SUPPLIED MATERIAL.
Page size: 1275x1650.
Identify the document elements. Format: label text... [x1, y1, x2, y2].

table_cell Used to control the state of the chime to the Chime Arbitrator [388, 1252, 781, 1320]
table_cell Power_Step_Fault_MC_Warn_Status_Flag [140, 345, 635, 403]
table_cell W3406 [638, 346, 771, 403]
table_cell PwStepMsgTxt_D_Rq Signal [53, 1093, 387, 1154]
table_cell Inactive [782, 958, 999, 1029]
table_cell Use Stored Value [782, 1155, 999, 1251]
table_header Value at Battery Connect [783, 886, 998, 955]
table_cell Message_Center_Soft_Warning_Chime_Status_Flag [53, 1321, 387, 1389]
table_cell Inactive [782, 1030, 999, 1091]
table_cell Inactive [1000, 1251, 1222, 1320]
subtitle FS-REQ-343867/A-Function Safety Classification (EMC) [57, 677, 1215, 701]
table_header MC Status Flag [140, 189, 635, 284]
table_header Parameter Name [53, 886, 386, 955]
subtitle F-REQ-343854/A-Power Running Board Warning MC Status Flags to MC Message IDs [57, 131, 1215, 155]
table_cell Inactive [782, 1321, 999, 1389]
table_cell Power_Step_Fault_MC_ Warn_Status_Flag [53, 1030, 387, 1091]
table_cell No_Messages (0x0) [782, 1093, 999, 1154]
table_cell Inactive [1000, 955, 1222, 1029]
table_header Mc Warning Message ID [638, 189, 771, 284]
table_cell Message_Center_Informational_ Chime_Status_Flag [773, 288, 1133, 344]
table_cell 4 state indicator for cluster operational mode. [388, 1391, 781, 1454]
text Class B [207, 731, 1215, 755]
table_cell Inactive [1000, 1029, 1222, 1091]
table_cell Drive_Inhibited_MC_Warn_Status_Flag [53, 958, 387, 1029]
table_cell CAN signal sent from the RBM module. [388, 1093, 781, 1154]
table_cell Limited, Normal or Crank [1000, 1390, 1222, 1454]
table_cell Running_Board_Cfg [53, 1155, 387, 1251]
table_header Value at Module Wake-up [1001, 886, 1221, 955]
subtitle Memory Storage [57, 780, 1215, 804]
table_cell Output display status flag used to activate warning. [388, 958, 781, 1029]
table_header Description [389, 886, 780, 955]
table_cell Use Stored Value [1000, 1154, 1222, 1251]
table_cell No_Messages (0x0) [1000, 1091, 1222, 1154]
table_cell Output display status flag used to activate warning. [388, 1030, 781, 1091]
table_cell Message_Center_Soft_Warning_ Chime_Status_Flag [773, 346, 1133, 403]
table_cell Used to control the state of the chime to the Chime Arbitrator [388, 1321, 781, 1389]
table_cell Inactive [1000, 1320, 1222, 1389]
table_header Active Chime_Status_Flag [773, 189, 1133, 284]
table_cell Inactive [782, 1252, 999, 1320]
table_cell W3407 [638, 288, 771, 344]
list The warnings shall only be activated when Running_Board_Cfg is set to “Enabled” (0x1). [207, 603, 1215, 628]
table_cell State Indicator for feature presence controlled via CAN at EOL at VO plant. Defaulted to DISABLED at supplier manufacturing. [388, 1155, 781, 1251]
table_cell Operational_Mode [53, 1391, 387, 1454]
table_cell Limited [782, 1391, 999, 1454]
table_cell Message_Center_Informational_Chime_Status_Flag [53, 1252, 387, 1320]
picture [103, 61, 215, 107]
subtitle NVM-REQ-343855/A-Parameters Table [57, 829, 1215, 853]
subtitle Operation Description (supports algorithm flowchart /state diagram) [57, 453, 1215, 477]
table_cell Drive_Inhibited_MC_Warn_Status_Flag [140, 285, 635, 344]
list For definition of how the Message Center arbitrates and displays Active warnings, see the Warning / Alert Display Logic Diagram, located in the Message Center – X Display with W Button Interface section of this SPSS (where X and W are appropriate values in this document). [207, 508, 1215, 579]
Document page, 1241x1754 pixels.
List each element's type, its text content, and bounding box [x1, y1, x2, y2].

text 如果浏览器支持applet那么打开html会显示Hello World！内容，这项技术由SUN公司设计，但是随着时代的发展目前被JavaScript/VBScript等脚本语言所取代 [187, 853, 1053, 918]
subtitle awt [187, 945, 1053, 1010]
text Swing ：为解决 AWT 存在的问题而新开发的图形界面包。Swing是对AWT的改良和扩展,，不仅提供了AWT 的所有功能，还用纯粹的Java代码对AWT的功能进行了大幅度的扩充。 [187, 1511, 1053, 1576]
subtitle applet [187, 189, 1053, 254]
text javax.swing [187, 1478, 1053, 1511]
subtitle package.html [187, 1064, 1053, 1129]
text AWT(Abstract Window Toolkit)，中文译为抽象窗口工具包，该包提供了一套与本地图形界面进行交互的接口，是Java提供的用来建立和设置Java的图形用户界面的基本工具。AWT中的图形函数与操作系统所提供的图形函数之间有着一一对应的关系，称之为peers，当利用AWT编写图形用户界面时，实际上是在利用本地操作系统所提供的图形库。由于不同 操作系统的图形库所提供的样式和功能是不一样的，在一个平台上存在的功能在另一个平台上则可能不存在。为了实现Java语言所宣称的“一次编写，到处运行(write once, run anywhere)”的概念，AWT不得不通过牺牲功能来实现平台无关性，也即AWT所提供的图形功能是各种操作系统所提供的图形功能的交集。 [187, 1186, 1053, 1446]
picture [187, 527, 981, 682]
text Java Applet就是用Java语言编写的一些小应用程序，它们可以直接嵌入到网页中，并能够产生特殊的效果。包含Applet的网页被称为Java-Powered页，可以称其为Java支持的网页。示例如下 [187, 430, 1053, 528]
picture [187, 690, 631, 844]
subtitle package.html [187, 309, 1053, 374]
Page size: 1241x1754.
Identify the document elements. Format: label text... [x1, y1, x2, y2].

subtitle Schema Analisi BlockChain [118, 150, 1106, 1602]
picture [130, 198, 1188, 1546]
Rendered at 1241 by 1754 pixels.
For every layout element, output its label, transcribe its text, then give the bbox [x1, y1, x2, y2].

TASK STATEMENT.
Using the listing above, return all lines where the word "text" occurs.

SOLUTION TO THE EXERCISE.
Identify the document elements. Format: label text... [x1, y1, x2, y2].
text Class B [207, 731, 1215, 755]
List each element's type, its text content, and bounding box [x1, y1, x2, y2].
text 如果浏览器支持applet那么打开html会显示Hello World！内容，这项技术由SUN公司设计，但是随着时代的发展目前被JavaScript/VBScript等脚本语言所取代 [187, 853, 1053, 918]
text Swing ：为解决 AWT 存在的问题而新开发的图形界面包。Swing是对AWT的改良和扩展,，不仅提供了AWT 的所有功能，还用纯粹的Java代码对AWT的功能进行了大幅度的扩充。 [187, 1511, 1053, 1576]
text javax.swing [187, 1478, 1053, 1511]
text AWT(Abstract Window Toolkit)，中文译为抽象窗口工具包，该包提供了一套与本地图形界面进行交互的接口，是Java提供的用来建立和设置Java的图形用户界面的基本工具。AWT中的图形函数与操作系统所提供的图形函数之间有着一一对应的关系，称之为peers，当利用AWT编写图形用户界面时，实际上是在利用本地操作系统所提供的图形库。由于不同 操作系统的图形库所提供的样式和功能是不一样的，在一个平台上存在的功能在另一个平台上则可能不存在。为了实现Java语言所宣称的“一次编写，到处运行(write once, run anywhere)”的概念，AWT不得不通过牺牲功能来实现平台无关性，也即AWT所提供的图形功能是各种操作系统所提供的图形功能的交集。 [187, 1186, 1053, 1446]
text Java Applet就是用Java语言编写的一些小应用程序，它们可以直接嵌入到网页中，并能够产生特殊的效果。包含Applet的网页被称为Java-Powered页，可以称其为Java支持的网页。示例如下 [187, 430, 1053, 528]
Identify the document elements. Format: label text... [x1, y1, x2, y2].
For every layout element, output its label, transcribe its text, then give the bbox [x1, y1, x2, y2].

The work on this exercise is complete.